Quelques heures avant le coup d’envoi de la finale de la Coupe du monde 2026, Gianni Infantino, président de la Fifa, a présenté aux membres du bureau de l’institution un projet controversé de cession de parts de l’événement. Un ultimatum assorti d’un délai de seulement quelques heures leur a été imposé pour valider cette proposition, selon Ouest France.
Ce qu'il faut retenir
- Gianni Infantino a présenté un projet de cession de parts de la Coupe du monde aux dirigeants de la Fifa la veille de la finale du Mondial 2026.
- Un ultimatum de quelques heures leur a été imposé pour approuver ce projet, d’après des informations du New York Times.
- Cette annonce survient à un moment clé de la compétition, juste avant l’affrontement décisif entre les deux finalistes.
Un projet de cession de parts révélé in extremis
D’après les révélations du New York Times, rapportées par Ouest France, Gianni Infantino a convoqué les membres du bureau de la Fifa en urgence la veille de la finale du Mondial 2026. Le président de l’institution a exposé un projet visant à céder des parts de la Coupe du monde à des investisseurs privés, une initiative présentée comme une mesure stratégique pour moderniser le football mondial.
Mais ce qui a marqué les esprits, c’est l’ultimatum imposé aux dirigeants.

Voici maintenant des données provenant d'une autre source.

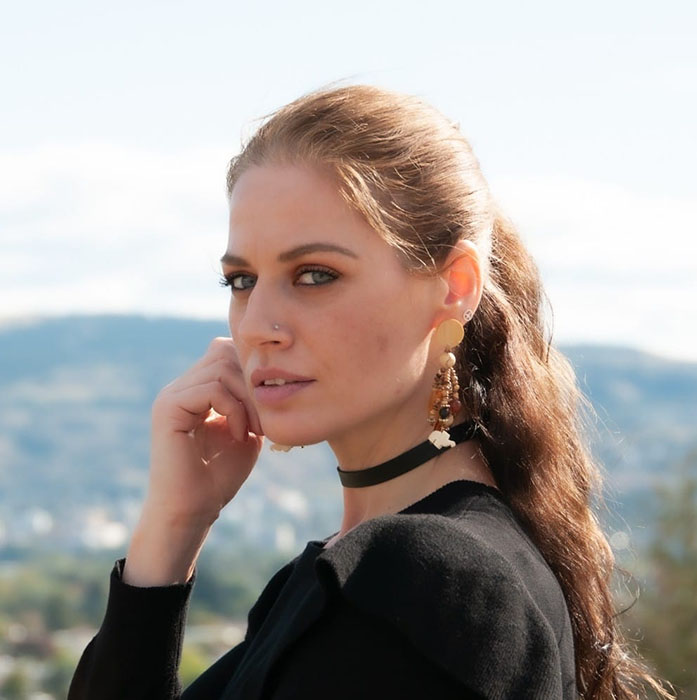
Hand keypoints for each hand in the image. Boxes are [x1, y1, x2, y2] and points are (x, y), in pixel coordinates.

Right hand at [145, 336, 263, 525]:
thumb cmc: (219, 476)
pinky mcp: (168, 408)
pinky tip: (239, 434)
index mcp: (195, 389)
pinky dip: (234, 409)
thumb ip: (250, 401)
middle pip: (225, 353)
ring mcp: (171, 395)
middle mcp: (180, 387)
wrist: (193, 510)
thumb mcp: (245, 430)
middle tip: (263, 421)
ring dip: (247, 399)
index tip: (267, 408)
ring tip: (254, 430)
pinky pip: (211, 388)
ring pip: (221, 368)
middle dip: (253, 384)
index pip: (225, 351)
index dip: (251, 371)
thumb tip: (265, 373)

Ceux-ci n’avaient que quelques heures pour valider ou rejeter cette proposition, sous peine de voir le projet mis en œuvre malgré leur opposition. Une méthode qui interroge sur les méthodes de gouvernance au sein de la Fifa.
Une décision prise dans l’urgence, sans concertation préalable
Si le contenu exact du projet n’a pas été détaillé publiquement, plusieurs sources proches de la Fifa évoquent une volonté de diversifier les sources de revenus de l’institution. Cependant, l’absence de consultation élargie des membres du comité exécutif soulève des questions sur la transparence du processus.
« Le projet a été présenté comme une opportunité économique majeure », a indiqué un membre du bureau sous couvert d’anonymat. « Mais imposer une décision aussi lourde en si peu de temps relève davantage de l’autoritarisme que de la gestion collective. » Une déclaration qui illustre les tensions internes autour de cette initiative.
Les réactions attendues après la finale
Alors que les deux finalistes se préparent à entrer sur le terrain, les dirigeants de la Fifa doivent désormais trancher. L’issue de ce vote improvisé pourrait avoir des répercussions bien au-delà de l’événement sportif. Si certains y voient une réforme nécessaire pour financer le développement du football, d’autres dénoncent une privatisation déguisée de l’un des tournois les plus prestigieux au monde.
Les observateurs s’interrogent sur les motivations réelles d’Infantino. Faut-il y voir une volonté de renforcer l’influence des sponsors ou une stratégie pour répondre aux critiques récurrentes sur la gestion financière de la Fifa ? Une chose est sûre : cette annonce a déjà relancé les débats sur l’équilibre entre rentabilité et préservation de l’esprit sportif.
Quoi qu’il en soit, cette affaire rappelle les tensions persistantes au sein de la gouvernance du football mondial. La Fifa devra rapidement clarifier ses intentions pour éviter une crise de confiance parmi ses membres et les supporters.
D’après les informations disponibles, Gianni Infantino aurait justifié cet ultimatum par la nécessité de finaliser les accords financiers avant la fin de l’année 2026. Une décision prise dans l’urgence qui limite la capacité des dirigeants à analyser en profondeur les conséquences du projet.